CD-ROM, 3500 photos (90 % private) from the period of World War II (German, some Russian) and 800 further images “Written and printed matters”, a detailed introduction (in German), list of contents, bibliography and ca. 200 links to WWII-websites. Price: € 18,02 and packing/postage.
Russia: “Halbkette”, artillery and horses on a muddy road
INTRODUCTION – SUMMARY
PRIVATE PHOTOGRAPHY BY GERMAN SOLDIERS AND IN GERMANY
DURING WORLD WAR II
From about 1930 onwards, due to falling prices and a simpler technique, taking photographs became possible for an increasing number of the German people. Since the beginning of war in 1939, hundreds of thousands of German soldiers carried a camera with them. Private photography was officially promoted as a “bridge” between the soldiers and their families at home. Also for the “hero chronicles” private photography was encouraged and photographical competitions were held. The real every day life (and death) of war of course was not to be shown. Instructions were given to prevent the use of the photos by the enemy. In reality, these rules were exercised only very superficially in the “Wehrmacht”, except for the navy.

[Collected data entries]

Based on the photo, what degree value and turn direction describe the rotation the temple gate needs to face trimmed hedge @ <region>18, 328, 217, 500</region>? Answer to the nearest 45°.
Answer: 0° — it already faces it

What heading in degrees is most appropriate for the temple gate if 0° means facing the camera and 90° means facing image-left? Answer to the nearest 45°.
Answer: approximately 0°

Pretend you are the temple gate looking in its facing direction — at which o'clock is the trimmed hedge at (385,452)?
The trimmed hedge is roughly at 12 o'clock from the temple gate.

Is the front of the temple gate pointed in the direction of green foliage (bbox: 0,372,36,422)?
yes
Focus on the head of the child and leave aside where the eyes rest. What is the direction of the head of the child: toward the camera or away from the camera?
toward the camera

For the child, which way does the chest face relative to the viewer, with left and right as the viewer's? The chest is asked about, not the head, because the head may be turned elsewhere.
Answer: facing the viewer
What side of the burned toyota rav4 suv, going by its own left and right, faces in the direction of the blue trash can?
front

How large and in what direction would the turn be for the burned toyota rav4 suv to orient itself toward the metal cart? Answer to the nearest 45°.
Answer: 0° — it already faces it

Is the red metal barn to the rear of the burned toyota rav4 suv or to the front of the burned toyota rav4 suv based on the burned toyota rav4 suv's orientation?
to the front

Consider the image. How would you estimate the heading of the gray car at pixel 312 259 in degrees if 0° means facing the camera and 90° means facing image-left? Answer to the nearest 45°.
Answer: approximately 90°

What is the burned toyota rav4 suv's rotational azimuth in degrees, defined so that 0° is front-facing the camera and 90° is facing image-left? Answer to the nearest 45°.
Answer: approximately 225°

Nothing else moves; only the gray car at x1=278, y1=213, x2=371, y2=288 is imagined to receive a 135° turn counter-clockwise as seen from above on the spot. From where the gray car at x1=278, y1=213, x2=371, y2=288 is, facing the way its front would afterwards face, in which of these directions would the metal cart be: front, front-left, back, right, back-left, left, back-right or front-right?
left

● Tasks to perform
1. In the source document, from about what year did taking photographs become possible for a growing number of German people?
2. In the source document, change "bibliography" to "reference list" in the passage from "CD-ROM, 3500 photos" to "18,02 and packing/postage." and write that passage out again.

● Your responses
1. From about 1930 onwards.

2.
CD-ROM, 3500 photos (90 % private) from the period of World War II (German, some Russian) and 800 further images “Written and printed matters”, a detailed introduction (in German), list of contents, reference list and ca. 200 links to WWII-websites. Price: € 18,02 and packing/postage.